_Required action_
Each line of the material must appear again in the answer, exactly.

%%

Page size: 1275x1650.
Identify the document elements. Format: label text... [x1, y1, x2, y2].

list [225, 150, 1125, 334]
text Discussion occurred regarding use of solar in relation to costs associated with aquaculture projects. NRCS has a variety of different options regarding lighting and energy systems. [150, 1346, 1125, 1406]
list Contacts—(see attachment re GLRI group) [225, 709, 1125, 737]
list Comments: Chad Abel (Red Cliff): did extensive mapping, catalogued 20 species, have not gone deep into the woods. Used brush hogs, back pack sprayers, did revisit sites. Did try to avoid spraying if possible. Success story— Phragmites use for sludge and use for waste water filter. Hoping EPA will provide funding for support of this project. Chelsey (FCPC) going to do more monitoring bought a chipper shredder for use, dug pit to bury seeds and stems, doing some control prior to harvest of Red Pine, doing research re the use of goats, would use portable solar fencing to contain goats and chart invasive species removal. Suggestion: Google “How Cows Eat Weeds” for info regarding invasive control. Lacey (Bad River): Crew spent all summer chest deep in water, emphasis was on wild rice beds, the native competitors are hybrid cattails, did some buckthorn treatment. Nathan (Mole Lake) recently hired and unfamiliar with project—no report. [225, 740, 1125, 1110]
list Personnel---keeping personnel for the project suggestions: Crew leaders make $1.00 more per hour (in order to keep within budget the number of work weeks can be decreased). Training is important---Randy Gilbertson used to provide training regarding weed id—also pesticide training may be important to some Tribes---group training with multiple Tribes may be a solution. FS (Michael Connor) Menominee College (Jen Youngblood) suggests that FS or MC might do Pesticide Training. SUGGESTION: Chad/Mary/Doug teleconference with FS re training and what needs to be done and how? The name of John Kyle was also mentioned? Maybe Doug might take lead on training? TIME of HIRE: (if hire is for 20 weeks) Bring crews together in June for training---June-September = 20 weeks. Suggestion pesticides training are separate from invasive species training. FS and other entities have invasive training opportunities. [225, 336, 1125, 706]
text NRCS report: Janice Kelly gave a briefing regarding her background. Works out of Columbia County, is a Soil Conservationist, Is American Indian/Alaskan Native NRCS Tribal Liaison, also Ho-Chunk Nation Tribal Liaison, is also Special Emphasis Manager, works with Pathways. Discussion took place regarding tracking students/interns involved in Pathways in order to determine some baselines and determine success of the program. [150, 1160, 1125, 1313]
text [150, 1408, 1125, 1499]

%%

_Exercise answer_
Page size: 1275x1650.
Identify the document elements. Format: label text... [x1, y1, x2, y2].

list [225, 150, 1125, 334]
text Discussion occurred regarding use of solar in relation to costs associated with aquaculture projects. NRCS has a variety of different options regarding lighting and energy systems. [150, 1346, 1125, 1406]
list Contacts—(see attachment re GLRI group) [225, 709, 1125, 737]
list Comments: Chad Abel (Red Cliff): did extensive mapping, catalogued 20 species, have not gone deep into the woods. Used brush hogs, back pack sprayers, did revisit sites. Did try to avoid spraying if possible. Success story— Phragmites use for sludge and use for waste water filter. Hoping EPA will provide funding for support of this project. Chelsey (FCPC) going to do more monitoring bought a chipper shredder for use, dug pit to bury seeds and stems, doing some control prior to harvest of Red Pine, doing research re the use of goats, would use portable solar fencing to contain goats and chart invasive species removal. Suggestion: Google “How Cows Eat Weeds” for info regarding invasive control. Lacey (Bad River): Crew spent all summer chest deep in water, emphasis was on wild rice beds, the native competitors are hybrid cattails, did some buckthorn treatment. Nathan (Mole Lake) recently hired and unfamiliar with project—no report. [225, 740, 1125, 1110]
list Personnel---keeping personnel for the project suggestions: Crew leaders make $1.00 more per hour (in order to keep within budget the number of work weeks can be decreased). Training is important---Randy Gilbertson used to provide training regarding weed id—also pesticide training may be important to some Tribes---group training with multiple Tribes may be a solution. FS (Michael Connor) Menominee College (Jen Youngblood) suggests that FS or MC might do Pesticide Training. SUGGESTION: Chad/Mary/Doug teleconference with FS re training and what needs to be done and how? The name of John Kyle was also mentioned? Maybe Doug might take lead on training? TIME of HIRE: (if hire is for 20 weeks) Bring crews together in June for training---June-September = 20 weeks. Suggestion pesticides training are separate from invasive species training. FS and other entities have invasive training opportunities. [225, 336, 1125, 706]
text NRCS report: Janice Kelly gave a briefing regarding her background. Works out of Columbia County, is a Soil Conservationist, Is American Indian/Alaskan Native NRCS Tribal Liaison, also Ho-Chunk Nation Tribal Liaison, is also Special Emphasis Manager, works with Pathways. Discussion took place regarding tracking students/interns involved in Pathways in order to determine some baselines and determine success of the program. [150, 1160, 1125, 1313]
text [150, 1408, 1125, 1499]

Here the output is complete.